L’après-midi, la mer était basse. Nous passâmes nos heures devant la cale sur une petite plage de sable garnie de rochers. Une bande d’enfants cherchait des pieuvres. Quels cris s’ils en découvraient une! La bête immonde allongeait et repliait rapidement ses tentacules pour fuir. Elle s’enfonçait sous le rocher. Mais les pêcheurs la tourmentaient avec leurs pieus. Elle paraissait, l’un d’eux la saisissait brusquement, l’enlevait de son repaire, la jetait sur le sable. Certains la maintenaient, tandis qu’un autre lui ôtait la vie au couteau. On la lançait alors sur un tas de pieuvres déjà mortes, dont elle augmentait l’amas gluant et flasque.
II
Comme nous remontions dans l’île, nous rencontrâmes le curé marchant rapidement vers la mer: «Bonjour, curé!» dit Toussaint.--«Bonjour!» jeta le prêtre, «excusez, je suis pressé, mon charbon est là sur la cale, la mer va me l’emporter.» Et de courir... Il arrive en bas, charge un gros sac sur une brouette, et le voilà poussant, la soutane relevée, en bonnet carré et en lunettes d’or sur sa grosse figure rouge et suante...
A Chausey, le curé est le seul fonctionnaire.--L’archipel, en effet, ne forme point une commune: pour se marier devant le maire, il faut passer l’eau et aller à Granville (est-on mort, c’est de même, car depuis plusieurs années on n’enterre plus dans l’île). Le curé est donc le maître et le père de famille, et la lumière des insulaires. Il est médecin, soigne les malades et accouche les femmes; instituteur et fait l’école aux petits enfants, magistrat et règle les différends entre les paroissiens, facteur et distribue les lettres, enfin prêtre et baptise, marie et administre.
La population s’élève à soixante-cinq habitants. Le dimanche, à la messe, le curé regarde tous les assistants, il en fait le compte, et au prêche: «Vous n’êtes que soixante-quatre, dit-il. C’est un tel qui manque. Pourquoi n’est-il pas venu?»

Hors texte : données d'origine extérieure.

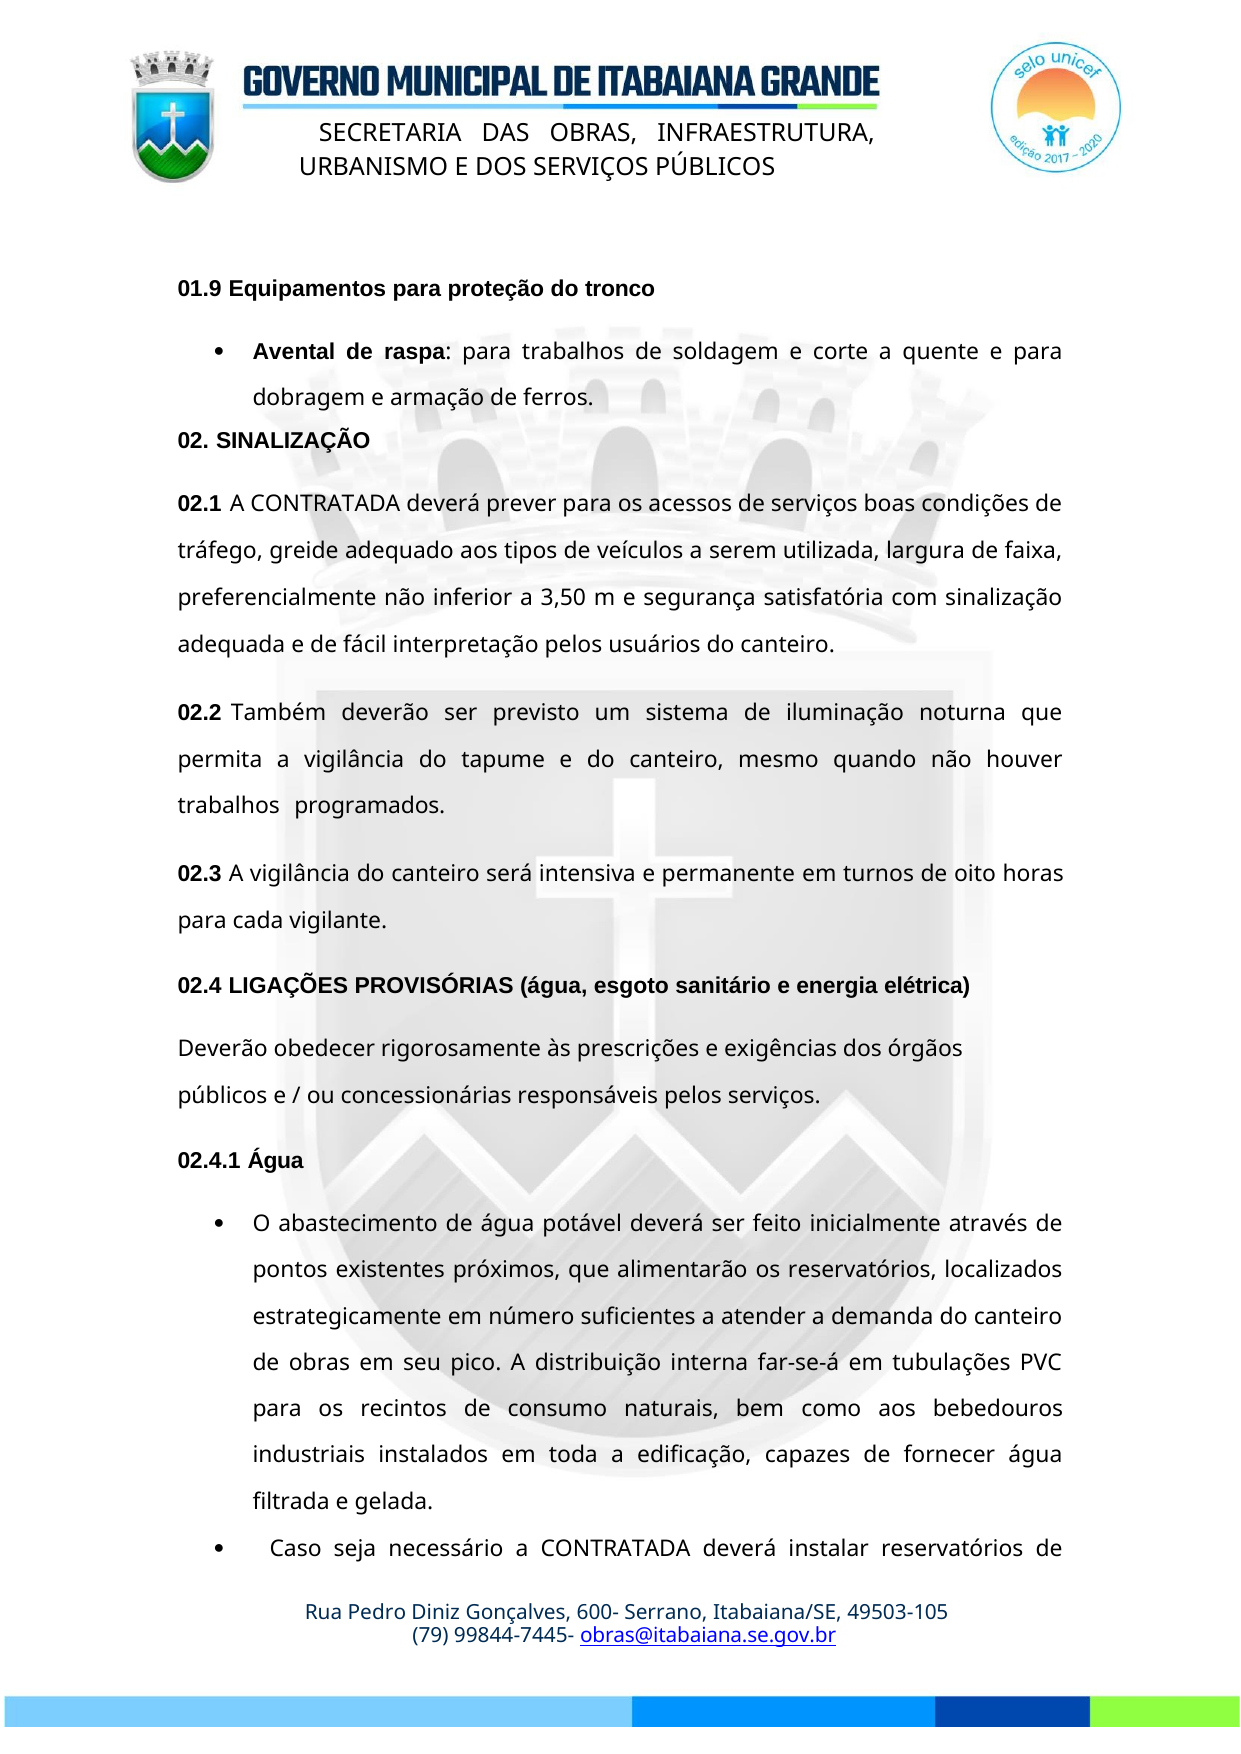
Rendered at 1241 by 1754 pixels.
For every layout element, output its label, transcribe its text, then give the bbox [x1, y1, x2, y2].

subtitle SINALIZAÇÃO [177, 427, 1076, 453]
text Deverão obedecer rigorosamente às prescrições e exigências dos órgãos públicos e / ou concessionárias responsáveis pelos serviços. [177, 1032, 1056, 1110]
picture [4, 32, 1240, 1727]
list O abastecimento de água potável deverá ser feito inicialmente através de pontos existentes próximos, que alimentarão os reservatórios, localizados estrategicamente em número suficientes a atender a demanda do canteiro de obras em seu pico. A distribuição interna far-se-á em tubulações PVC para os recintos de consumo naturais, bem como aos bebedouros industriais instalados em toda a edificação, capazes de fornecer água filtrada e gelada. [215, 1207, 1063, 1516]
subtitle Equipamentos para proteção do tronco [177, 275, 1076, 301]
list Também deverão ser previsto um sistema de iluminação noturna que permita a vigilância do tapume e do canteiro, mesmo quando não houver trabalhos programados. [177, 696, 1063, 821]
list A vigilância do canteiro será intensiva e permanente em turnos de oito horas para cada vigilante. [177, 857, 1064, 935]
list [215, 1532, 1063, 1563]
list Avental de raspa: para trabalhos de soldagem e corte a quente e para dobragem e armação de ferros. [215, 335, 1063, 412]
list A CONTRATADA deverá prever para os acessos de serviços boas condições de tráfego, greide adequado aos tipos de veículos a serem utilizada, largura de faixa, preferencialmente não inferior a 3,50 m e segurança satisfatória com sinalização adequada e de fácil interpretação pelos usuários do canteiro. [177, 487, 1063, 659]
subtitle Água [177, 1147, 1076, 1173]
subtitle LIGAÇÕES PROVISÓRIAS (água, esgoto sanitário e energia elétrica) [177, 972, 1076, 998]
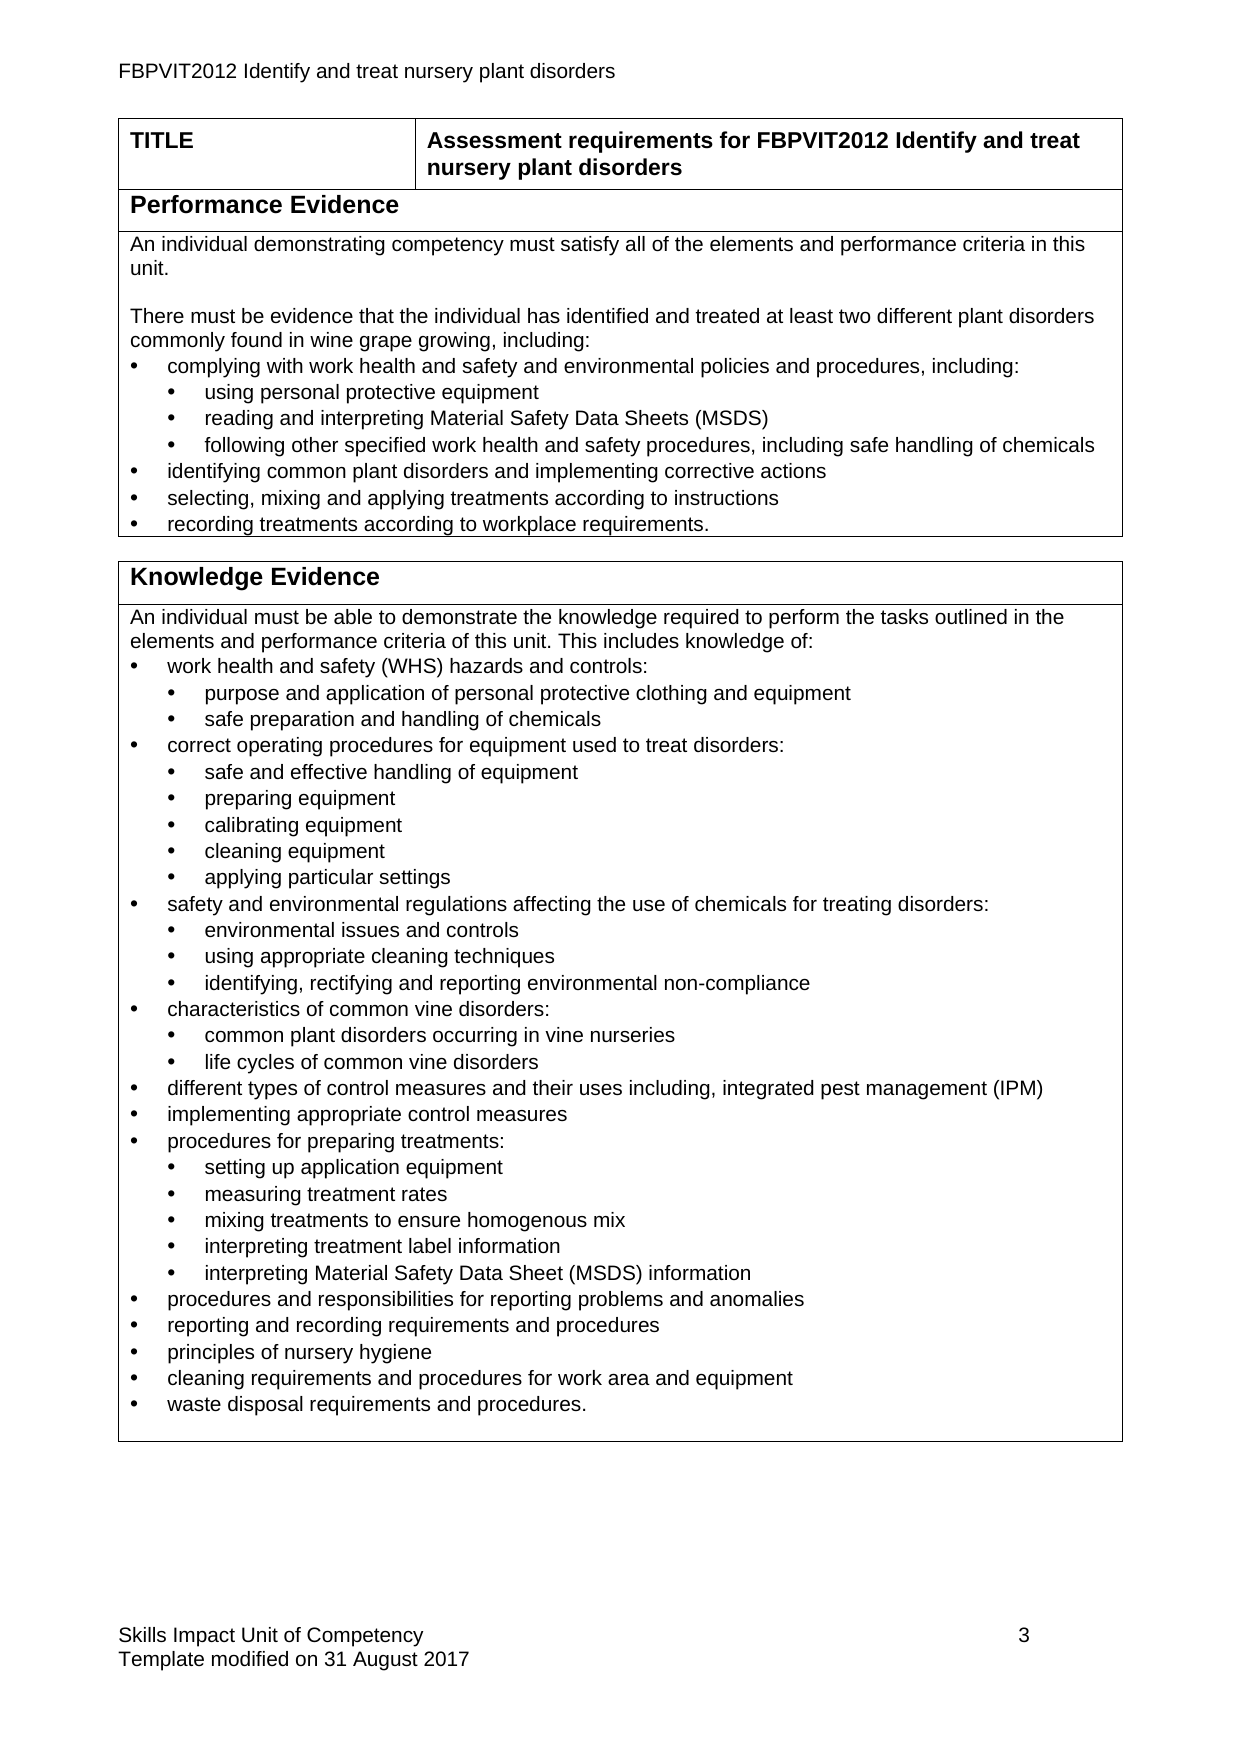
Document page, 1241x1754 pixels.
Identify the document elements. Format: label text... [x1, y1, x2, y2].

table_cell An individual demonstrating competency must satisfy all of the elements and performance criteria in this unit. There must be evidence that the individual has identified and treated at least two different plant disorders commonly found in wine grape growing, including: complying with work health and safety and environmental policies and procedures, including: using personal protective equipment reading and interpreting Material Safety Data Sheets (MSDS) following other specified work health and safety procedures, including safe handling of chemicals identifying common plant disorders and implementing corrective actions selecting, mixing and applying treatments according to instructions recording treatments according to workplace requirements. [119, 232, 1122, 536]
table_header Assessment requirements for FBPVIT2012 Identify and treat nursery plant disorders [416, 119, 1122, 188]
table_header Knowledge Evidence [119, 562, 1122, 603]
table_header TITLE [119, 119, 415, 188]
table_cell An individual must be able to demonstrate the knowledge required to perform the tasks outlined in the elements and performance criteria of this unit. This includes knowledge of: work health and safety (WHS) hazards and controls: purpose and application of personal protective clothing and equipment safe preparation and handling of chemicals correct operating procedures for equipment used to treat disorders: safe and effective handling of equipment preparing equipment calibrating equipment cleaning equipment applying particular settings safety and environmental regulations affecting the use of chemicals for treating disorders: environmental issues and controls using appropriate cleaning techniques identifying, rectifying and reporting environmental non-compliance characteristics of common vine disorders: common plant disorders occurring in vine nurseries life cycles of common vine disorders different types of control measures and their uses including, integrated pest management (IPM) implementing appropriate control measures procedures for preparing treatments: setting up application equipment measuring treatment rates mixing treatments to ensure homogenous mix interpreting treatment label information interpreting Material Safety Data Sheet (MSDS) information procedures and responsibilities for reporting problems and anomalies reporting and recording requirements and procedures principles of nursery hygiene cleaning requirements and procedures for work area and equipment waste disposal requirements and procedures. [119, 605, 1122, 1441]
table_cell Performance Evidence [119, 190, 1122, 231]
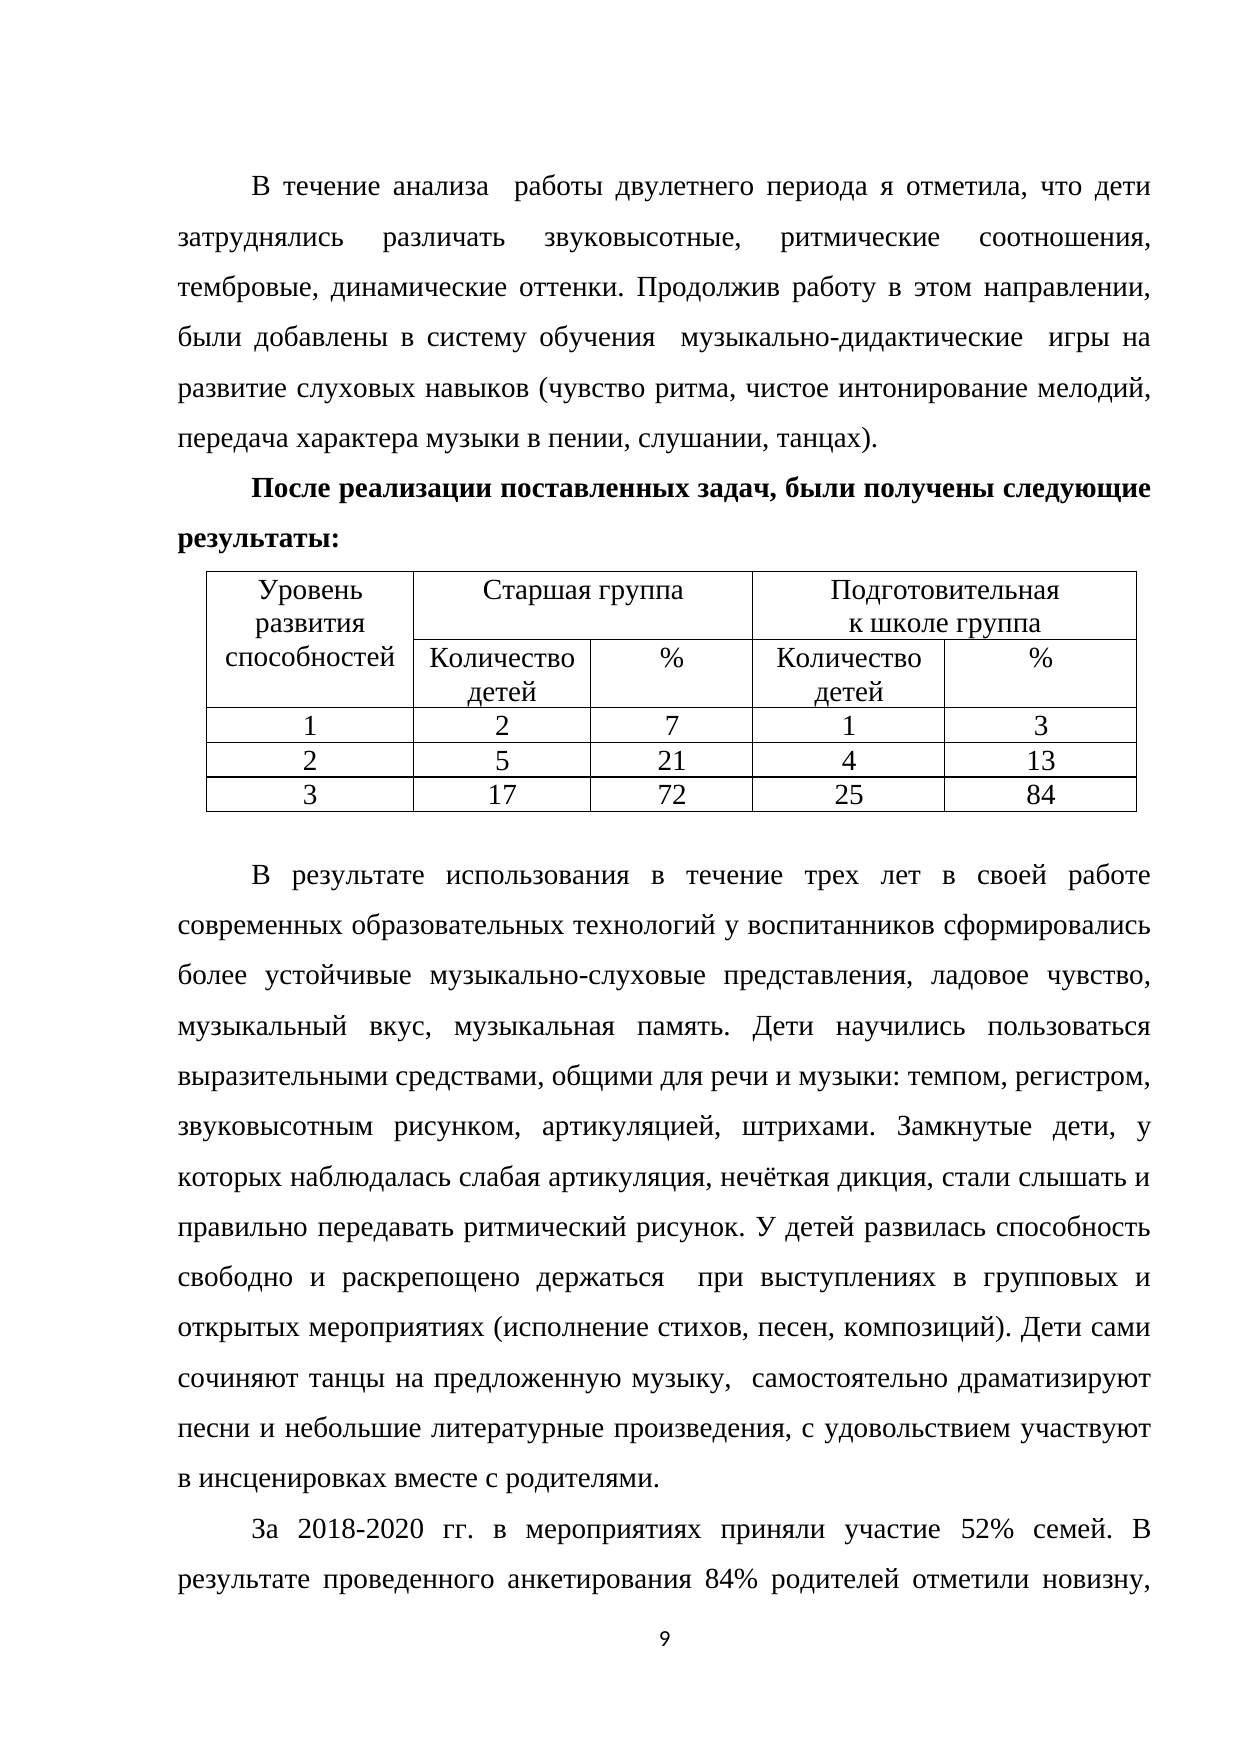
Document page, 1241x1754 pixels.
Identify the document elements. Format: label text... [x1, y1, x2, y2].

J’ai parlé tout à l’heure de l’église. Il y a dix ans, l’autel n’était point dans l’église, mais dans une grande bâtisse--vide aujourd’hui--construite autrefois quand on exploitait les carrières de l’île, pour servir de cantine aux ouvriers.
Voici pourquoi il se trouvait là:
Le père des présents propriétaires de Chausey louait à bon marché au curé le terrain de l’église;--il vint à mourir et ses héritiers voulurent augmenter la location: le curé n’y consentit pas. Or, l’île tout entière n’appartient pas à ces héritiers, l’État en possède un morceau, et l’ancienne cantine, qui ne sert plus à rien, s’élève sur ce morceau. Le curé transporte son bon Dieu dans la cantine, met une croix sur le toit, et commence à y célébrer la messe. Ainsi plusieurs années. Puis ce bon pasteur rendit l’âme. Son successeur arriva, il sut s’accorder avec les propriétaires, obtint d’eux une location à bas prix, et abandonnant la cantine, réinstalla le placide bon Dieu dans la véritable église.